Ao ECO, tanto responsáveis da CGTP como da UGT asseguraram que colocaram essas reivindicações ao Governo, na reunião desta quarta-feira, e que a ministra do Trabalho não deu uma resposta. “A senhora ministra pecou pela ausência de resposta”, diz Isabel Camarinha, sublinhando que aguarda agora ouvir o que o Executivo tem para dizer. “Esperamos que o Governo altere as suas posições“, acrescenta a mesma sindicalista.

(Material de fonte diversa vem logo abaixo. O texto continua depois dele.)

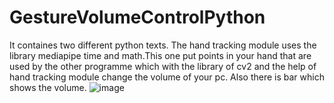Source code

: # GestureVolumeControlPython
It containes two different python texts. The hand tracking module uses the library mediapipe time and math.This one put points in your hand that are used by the other programme which with the library of cv2 and the help of hand tracking module change the volume of your pc. Also there is bar which shows the volume.
![image](https://github.com/user-attachments/assets/75510fd4-a512-44f3-b049-09d23c704493)
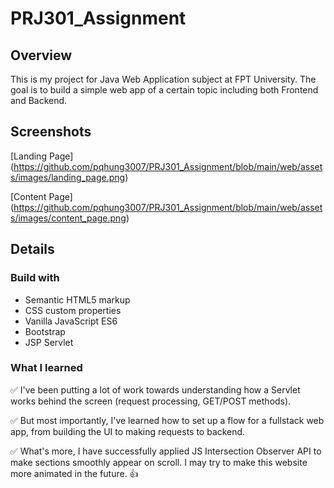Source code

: # PRJ301_Assignment

## Overview

This is my project for Java Web Application subject at FPT University. The goal is to build a simple web app of a certain topic including both Frontend and Backend.

## Screenshots

[Landing Page] (https://github.com/pqhung3007/PRJ301_Assignment/blob/main/web/assets/images/landing_page.png)

[Content Page] (https://github.com/pqhung3007/PRJ301_Assignment/blob/main/web/assets/images/content_page.png)

## Details

### Build with

- Semantic HTML5 markup
- CSS custom properties
- Vanilla JavaScript ES6
- Bootstrap
- JSP Servlet

### What I learned

:white_check_mark: I've been putting a lot of work towards understanding how a Servlet works behind the screen (request processing, GET/POST methods).

:white_check_mark: But most importantly, I've learned how to set up a flow for a fullstack web app, from building the UI to making requests to backend.

:white_check_mark: What's more, I have successfully applied JS Intersection Observer API to make sections smoothly appear on scroll. I may try to make this website more animated in the future. :+1:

Em conversa com o ECO, o presidente da direção da Confederação Nacional Independente de Pais e Encarregados de Educação (CNIPE) também sublinha que os 22 mil pedidos são “um número muito abaixo das necessidades” (isto é, do universo de pais) e confessa-se “surpreso”. Rui Martins defende, à semelhança das referidas centrais sindicais, que o ideal seria acabar com os cortes salariais, já que deixam muitas famílias em dificuldades.

O representante dos pais afirma ainda que “não é nada fácil” gerir o teletrabalho e a atenção necessária aos filhos, cabendo a cada “família ser o mais criativa possível”, face às falhas de cobertura da medida em causa.

Já o presidente da Confederação Nacional das Associações de Pais (Confap) considera “natural” que o universo de pais abrangidos pelo apoio seja inferior ao da primavera de 2020, já que, nessa altura, havia mais trabalhadores, por exemplo, em lay-off e mais atividades confinadas. Jorge Ascensão remata deixando um aviso aos empregadores: É preciso que compreendam as dificuldades que enfrentam os trabalhadores em teletrabalho que têm filhos em casa.

O ECO questionou o Ministério do Trabalho sobre a sua disponibilidade para alterar as regras do apoio à família de modo a abarcar trabalhadores em teletrabalho e a fazer cair os cortes salariais, mas ainda não obteve resposta.

Os interessados no apoio à família devem entregar uma declaração com esse fim aos empregadores, que ficam responsáveis por preencher o formulário de acesso à medida na Segurança Social Direta. Cabe à empresa, além disso, adiantar os dois terços do salário-base aos pais em causa, recebendo depois da Segurança Social um apoio equivalente a metade desse valor.